Function Documentation

template<typename DestImageT, typename SrcImageT>
int lsst::afw::math::warpImage(DestImageT &destImage, geom::SkyWcs const &destWcs, SrcImageT const &srcImage, geom::SkyWcs const &srcWcs, WarpingControl const &control, typename DestImageT::SinglePixel padValue = lsst::afw::math::edgePixel<DestImageT>(typename lsst::afw::image::detail::image_traits<DestImageT>::image_category()))

Warp an Image or MaskedImage to a new Wcs. See also convenience function warpExposure() to warp an Exposure.

Parameters

  • destImage: remapped image

  • destWcs: WCS of remapped image

  • srcImage: source image

  • srcWcs: WCS of source image

  • control: control parameters

  • padValue: use this value for undefined (edge) pixels

Edge pixels are set to padValue; these are pixels that cannot be computed because they are too near the edge of srcImage or miss srcImage entirely.

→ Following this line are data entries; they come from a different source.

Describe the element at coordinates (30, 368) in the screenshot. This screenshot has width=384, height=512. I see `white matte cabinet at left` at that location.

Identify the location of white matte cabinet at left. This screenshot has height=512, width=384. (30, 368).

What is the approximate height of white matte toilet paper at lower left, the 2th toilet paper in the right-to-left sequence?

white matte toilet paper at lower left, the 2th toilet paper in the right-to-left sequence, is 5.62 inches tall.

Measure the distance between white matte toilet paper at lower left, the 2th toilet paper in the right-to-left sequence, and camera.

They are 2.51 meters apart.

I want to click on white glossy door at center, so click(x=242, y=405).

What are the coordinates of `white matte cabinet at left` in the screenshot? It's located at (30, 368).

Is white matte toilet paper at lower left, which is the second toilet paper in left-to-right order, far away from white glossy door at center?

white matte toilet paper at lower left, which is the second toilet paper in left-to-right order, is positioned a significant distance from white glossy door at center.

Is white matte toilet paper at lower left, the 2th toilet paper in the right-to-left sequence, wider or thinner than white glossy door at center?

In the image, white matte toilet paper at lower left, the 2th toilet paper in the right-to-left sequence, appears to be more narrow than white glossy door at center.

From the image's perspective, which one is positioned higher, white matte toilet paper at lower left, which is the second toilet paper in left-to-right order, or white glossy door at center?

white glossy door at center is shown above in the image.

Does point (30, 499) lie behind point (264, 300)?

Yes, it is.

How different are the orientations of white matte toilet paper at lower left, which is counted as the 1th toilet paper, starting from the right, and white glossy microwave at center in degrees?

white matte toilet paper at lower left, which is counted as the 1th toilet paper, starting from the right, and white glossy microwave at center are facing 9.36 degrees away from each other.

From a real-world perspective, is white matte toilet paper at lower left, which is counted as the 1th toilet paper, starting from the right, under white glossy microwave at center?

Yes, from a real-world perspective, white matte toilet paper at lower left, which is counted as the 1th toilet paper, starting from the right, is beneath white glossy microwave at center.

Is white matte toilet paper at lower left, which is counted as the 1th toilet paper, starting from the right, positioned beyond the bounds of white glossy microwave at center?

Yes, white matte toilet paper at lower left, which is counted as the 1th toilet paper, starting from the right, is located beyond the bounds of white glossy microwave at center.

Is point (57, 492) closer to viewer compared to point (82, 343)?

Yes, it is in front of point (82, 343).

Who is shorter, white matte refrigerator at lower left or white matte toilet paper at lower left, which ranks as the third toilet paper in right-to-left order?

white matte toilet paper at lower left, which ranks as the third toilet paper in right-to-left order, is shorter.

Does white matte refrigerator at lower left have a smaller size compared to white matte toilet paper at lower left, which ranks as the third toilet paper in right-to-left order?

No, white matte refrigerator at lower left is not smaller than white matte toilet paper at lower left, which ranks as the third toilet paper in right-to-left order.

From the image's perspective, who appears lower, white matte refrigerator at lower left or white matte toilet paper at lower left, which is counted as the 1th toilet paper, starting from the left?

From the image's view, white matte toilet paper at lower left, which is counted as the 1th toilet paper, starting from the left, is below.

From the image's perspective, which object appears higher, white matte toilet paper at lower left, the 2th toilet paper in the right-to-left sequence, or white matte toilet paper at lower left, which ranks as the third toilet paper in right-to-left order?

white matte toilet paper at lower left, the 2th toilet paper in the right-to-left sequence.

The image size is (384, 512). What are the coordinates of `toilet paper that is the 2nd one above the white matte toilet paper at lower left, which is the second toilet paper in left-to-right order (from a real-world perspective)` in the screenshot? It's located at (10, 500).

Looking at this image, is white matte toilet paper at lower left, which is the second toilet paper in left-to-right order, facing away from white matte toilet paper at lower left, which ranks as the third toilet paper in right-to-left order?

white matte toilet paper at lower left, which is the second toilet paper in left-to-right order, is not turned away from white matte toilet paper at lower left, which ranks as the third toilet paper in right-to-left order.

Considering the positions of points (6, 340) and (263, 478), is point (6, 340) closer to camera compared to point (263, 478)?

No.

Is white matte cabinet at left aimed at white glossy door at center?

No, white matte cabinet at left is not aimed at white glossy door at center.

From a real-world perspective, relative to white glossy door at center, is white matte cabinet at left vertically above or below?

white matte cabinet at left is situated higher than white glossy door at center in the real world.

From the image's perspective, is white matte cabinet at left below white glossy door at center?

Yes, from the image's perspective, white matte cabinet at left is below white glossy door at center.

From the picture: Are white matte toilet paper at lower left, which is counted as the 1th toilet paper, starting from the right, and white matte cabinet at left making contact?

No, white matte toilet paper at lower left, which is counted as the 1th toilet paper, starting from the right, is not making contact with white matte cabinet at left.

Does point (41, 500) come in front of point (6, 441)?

Algorithm Without Interpolation:

Return

the number of valid pixels in destImage (those that are not edge pixels).

For each integer pixel position in the remapped Exposure:

  • The associated pixel position on srcImage is determined using the destination and source WCS

  • The warping kernel’s parameters are set based on the fractional part of the pixel position on srcImage

  • The warping kernel is applied to srcImage at the integer portion of the pixel position to compute the remapped pixel value

  • A flux-conservation factor is determined from the source and destination WCS and is applied to the remapped pixel

The scaling of intensity for relative area of source and destination uses two minor approximations:

  • The area of the sky marked out by a pixel on the destination image corresponds to a parallellogram on the source image.

  • The area varies slowly enough across the image that we can get away with computing the source area shifted by half a pixel up and to the left of the true area.

Algorithm With Interpolation:

Interpolation simply reduces the number of times WCS is used to map between destination and source pixel position. This computation is only made at a grid of points on the destination image, separated by interpLen pixels along rows and columns. All other source pixel positions are determined by linear interpolation between those grid points. Everything else remains the same.

Exceptions

  • lsst::pex::exceptions::InvalidParameterError: if destImage overlaps srcImage

  • std::bad_alloc: when allocation of CPU memory fails

Warning

The code that tests for image overlap is not guranteed to work correctly, based on the C++ standard. It is, in theory, possible for the code to report a “false positive”, meaning that it may claim that images overlap when they do not. We don’t believe that any of our current compilers have this problem. If, in the future, this becomes a problem then we will probably have to remove the test and rely on users being careful.